I’m not saying these are foolproof methods. There are lots of maybes. What they do is add layers of security and give my brain several chances to remember if needed. Maybe if we are aware that we are vulnerable, we can change that.

One thing that doesn’t change anything—not a damn thing—is vilifying parents who have already been through the worst punishment on Earth and thinking you are immune to their mistake.

Erin Burt is a multitasking mother of three girls who just barely manages to keep it all together most days. She lives and writes in Queensbury, New York. 

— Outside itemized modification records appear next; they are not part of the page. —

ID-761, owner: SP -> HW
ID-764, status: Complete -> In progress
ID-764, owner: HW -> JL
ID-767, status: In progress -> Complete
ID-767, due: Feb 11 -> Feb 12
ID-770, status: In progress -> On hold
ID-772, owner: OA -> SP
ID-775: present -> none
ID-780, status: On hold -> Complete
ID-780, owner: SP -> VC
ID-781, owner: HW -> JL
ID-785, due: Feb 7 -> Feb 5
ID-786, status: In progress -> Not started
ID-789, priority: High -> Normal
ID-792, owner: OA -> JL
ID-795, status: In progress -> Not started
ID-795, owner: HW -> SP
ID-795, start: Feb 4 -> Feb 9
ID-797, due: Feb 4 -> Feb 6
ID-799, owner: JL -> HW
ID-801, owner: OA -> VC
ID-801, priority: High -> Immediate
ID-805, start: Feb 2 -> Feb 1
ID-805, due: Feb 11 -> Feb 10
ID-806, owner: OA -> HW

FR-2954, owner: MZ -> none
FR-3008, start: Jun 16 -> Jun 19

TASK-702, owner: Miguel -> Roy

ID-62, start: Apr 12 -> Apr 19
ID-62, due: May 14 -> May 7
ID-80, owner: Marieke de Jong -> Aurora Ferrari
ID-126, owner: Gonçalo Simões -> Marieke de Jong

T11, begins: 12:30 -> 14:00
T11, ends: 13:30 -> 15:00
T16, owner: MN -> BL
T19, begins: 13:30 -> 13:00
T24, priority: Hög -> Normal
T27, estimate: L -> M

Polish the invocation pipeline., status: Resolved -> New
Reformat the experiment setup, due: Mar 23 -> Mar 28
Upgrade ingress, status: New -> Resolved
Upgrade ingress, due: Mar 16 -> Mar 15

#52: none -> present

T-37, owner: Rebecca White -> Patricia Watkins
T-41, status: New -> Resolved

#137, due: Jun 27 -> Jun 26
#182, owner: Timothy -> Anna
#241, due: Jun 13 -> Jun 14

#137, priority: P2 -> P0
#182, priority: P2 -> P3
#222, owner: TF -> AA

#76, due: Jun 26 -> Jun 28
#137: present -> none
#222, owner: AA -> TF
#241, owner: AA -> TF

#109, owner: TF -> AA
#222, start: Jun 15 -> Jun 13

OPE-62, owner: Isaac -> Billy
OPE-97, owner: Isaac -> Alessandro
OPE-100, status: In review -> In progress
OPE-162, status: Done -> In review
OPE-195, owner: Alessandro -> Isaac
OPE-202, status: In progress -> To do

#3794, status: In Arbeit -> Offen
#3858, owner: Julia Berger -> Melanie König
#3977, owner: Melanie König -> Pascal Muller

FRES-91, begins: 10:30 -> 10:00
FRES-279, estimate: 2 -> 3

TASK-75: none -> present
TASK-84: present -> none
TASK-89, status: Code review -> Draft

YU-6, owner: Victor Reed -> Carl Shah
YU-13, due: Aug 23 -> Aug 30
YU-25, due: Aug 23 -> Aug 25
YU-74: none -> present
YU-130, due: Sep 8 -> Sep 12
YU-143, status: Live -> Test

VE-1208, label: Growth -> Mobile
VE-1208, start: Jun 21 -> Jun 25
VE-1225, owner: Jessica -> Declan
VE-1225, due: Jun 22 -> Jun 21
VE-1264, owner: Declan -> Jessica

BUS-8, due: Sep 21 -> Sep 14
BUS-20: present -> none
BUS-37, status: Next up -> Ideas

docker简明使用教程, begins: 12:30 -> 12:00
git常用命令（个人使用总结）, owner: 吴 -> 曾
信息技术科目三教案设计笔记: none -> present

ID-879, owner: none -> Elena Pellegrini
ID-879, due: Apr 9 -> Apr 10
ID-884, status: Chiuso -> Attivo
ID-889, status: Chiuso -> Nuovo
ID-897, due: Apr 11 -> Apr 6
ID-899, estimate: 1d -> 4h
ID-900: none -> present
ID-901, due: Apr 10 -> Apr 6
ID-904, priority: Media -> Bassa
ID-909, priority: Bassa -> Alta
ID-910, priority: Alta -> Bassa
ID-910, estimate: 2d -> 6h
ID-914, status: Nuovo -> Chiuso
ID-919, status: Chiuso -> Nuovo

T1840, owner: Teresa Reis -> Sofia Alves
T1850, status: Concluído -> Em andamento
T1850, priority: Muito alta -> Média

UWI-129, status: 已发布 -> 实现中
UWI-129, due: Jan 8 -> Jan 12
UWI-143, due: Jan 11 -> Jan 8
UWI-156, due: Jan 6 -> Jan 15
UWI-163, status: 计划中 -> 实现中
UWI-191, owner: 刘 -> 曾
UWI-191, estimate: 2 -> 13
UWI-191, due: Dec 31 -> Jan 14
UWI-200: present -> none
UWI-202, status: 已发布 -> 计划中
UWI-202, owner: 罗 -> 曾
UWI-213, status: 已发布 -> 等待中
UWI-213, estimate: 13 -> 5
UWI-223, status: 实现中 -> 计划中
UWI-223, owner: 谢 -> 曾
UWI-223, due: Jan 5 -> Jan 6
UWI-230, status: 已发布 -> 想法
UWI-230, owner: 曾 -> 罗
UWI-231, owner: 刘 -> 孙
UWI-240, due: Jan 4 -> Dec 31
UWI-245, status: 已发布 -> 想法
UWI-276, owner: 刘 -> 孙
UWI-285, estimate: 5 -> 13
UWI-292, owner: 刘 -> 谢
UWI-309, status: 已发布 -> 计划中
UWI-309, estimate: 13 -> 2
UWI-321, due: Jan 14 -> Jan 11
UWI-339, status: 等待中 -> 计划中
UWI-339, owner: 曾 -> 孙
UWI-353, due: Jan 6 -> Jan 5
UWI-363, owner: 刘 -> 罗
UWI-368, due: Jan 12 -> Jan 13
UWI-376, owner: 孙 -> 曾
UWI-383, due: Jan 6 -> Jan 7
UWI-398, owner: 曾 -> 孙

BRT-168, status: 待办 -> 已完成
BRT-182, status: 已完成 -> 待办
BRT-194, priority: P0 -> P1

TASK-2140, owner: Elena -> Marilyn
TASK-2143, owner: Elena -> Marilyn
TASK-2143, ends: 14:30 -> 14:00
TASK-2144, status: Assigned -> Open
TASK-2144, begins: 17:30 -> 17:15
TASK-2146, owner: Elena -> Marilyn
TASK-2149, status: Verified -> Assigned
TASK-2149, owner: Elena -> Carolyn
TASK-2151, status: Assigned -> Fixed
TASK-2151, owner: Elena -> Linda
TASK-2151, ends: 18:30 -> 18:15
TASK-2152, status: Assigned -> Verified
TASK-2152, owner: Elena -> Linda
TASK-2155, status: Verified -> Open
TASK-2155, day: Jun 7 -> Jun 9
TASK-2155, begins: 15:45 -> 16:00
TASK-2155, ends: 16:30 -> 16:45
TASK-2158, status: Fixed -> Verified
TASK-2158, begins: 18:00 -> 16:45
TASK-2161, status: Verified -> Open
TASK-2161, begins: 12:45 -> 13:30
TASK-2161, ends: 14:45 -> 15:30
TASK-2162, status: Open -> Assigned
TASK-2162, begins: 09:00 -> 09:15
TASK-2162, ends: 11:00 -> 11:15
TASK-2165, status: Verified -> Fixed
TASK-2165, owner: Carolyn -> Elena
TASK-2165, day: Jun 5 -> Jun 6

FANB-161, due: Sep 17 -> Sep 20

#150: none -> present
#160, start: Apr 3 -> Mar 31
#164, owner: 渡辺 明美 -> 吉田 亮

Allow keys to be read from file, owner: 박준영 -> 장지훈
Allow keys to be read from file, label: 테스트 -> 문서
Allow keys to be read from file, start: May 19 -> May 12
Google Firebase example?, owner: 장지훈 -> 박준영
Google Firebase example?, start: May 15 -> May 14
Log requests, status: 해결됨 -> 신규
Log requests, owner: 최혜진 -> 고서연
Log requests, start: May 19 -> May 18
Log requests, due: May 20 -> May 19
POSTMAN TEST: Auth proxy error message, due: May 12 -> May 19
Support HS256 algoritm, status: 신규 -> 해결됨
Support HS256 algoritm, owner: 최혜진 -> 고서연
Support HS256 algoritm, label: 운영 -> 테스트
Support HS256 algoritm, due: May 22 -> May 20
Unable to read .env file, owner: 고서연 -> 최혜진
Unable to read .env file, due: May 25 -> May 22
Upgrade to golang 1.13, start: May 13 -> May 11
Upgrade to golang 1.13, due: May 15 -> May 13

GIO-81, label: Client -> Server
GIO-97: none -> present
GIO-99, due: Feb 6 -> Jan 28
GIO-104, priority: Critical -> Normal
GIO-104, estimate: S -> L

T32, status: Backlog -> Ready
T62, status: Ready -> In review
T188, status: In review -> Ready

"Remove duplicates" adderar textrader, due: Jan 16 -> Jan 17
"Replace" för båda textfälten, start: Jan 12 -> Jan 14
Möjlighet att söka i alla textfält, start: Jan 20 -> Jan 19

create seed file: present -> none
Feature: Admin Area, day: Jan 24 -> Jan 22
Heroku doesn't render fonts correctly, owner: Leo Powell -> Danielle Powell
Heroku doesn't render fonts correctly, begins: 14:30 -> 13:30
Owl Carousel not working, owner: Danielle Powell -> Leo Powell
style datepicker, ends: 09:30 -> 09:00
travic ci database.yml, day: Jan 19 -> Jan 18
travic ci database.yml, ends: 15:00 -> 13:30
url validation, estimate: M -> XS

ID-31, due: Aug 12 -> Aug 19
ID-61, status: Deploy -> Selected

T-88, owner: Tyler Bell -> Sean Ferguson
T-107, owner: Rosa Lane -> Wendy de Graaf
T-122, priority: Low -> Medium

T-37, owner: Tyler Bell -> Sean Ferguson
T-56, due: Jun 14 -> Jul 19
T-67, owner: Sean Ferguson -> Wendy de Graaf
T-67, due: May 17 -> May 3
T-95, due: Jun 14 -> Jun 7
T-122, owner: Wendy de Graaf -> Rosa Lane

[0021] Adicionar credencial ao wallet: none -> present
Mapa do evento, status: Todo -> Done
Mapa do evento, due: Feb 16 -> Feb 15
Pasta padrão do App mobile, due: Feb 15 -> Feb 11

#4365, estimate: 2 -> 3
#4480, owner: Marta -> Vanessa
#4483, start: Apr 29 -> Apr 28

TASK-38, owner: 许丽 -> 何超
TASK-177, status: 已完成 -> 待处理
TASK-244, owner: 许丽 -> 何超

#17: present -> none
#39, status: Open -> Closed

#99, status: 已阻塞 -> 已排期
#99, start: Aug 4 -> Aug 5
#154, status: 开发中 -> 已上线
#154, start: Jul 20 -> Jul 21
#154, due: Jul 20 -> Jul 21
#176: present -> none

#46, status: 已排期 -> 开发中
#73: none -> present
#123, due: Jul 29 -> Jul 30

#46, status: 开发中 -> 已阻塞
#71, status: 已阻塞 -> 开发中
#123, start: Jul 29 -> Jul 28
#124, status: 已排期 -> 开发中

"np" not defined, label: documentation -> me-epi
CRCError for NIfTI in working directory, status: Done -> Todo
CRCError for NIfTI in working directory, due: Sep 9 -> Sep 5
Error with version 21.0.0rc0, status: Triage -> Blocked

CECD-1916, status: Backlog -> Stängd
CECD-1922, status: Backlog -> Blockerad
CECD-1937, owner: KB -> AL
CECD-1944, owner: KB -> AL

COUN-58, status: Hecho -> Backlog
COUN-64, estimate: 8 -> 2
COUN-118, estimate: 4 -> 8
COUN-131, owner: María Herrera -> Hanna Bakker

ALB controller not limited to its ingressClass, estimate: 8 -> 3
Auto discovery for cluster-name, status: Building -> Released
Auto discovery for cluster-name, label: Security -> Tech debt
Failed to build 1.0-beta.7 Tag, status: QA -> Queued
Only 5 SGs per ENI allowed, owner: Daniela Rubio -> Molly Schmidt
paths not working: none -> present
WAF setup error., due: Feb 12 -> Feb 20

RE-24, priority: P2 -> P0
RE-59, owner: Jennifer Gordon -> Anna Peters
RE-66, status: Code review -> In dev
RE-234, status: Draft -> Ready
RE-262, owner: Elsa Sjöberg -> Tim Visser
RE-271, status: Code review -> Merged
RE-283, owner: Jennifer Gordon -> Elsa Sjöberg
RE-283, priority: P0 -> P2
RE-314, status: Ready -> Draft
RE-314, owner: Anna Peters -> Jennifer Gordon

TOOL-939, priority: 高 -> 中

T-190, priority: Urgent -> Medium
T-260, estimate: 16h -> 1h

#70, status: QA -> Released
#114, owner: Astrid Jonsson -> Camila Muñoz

Tags: forgetting, forgotten baby syndrome, hot car deaths, hyperthermia, leaving baby in the car, mommy brain, multitasking, washington post

One Response to “Death by Multitasking: Forgotten Baby Syndrome”

  1. Emrae says:

    I forgot my baby once. I was very lucky to realize that I had forgotten her. I think if my errand for the morning would have been anywhere other than the baby clothing store I may not have remembered that I changed my plans last minute and decided to take her with me instead of leave her with my other 3 kids at my sister’s home. My brain never stopped running through the things I was going to accomplish really quick as I grabbed my crying baby, once strapped in her seat she stopped crying I was visiting my sister out of town and wanted to use a carter’s coupon, I had never been to the carter’s store before and I had a date with my husband 3 hours away in 4 hours. When I got to the store I completely forgot my daughter, as far as my brain knew she was at my sisters’. I am constantly counting my children. Even when I know my children are with other people I check the back seat, every time. I was sick to my stomach for weeks thinking that the adorable outfit I had to buy for my sweet baby may have been worn to her funeral. I am heartbroken that this can happen but I am well aware that it does. I love my children very much. I hate admitting this but I just hope it helps people realize that it can happen to anyone. Now parents who choose to leave their child in their cars. . . that’s a completely different story.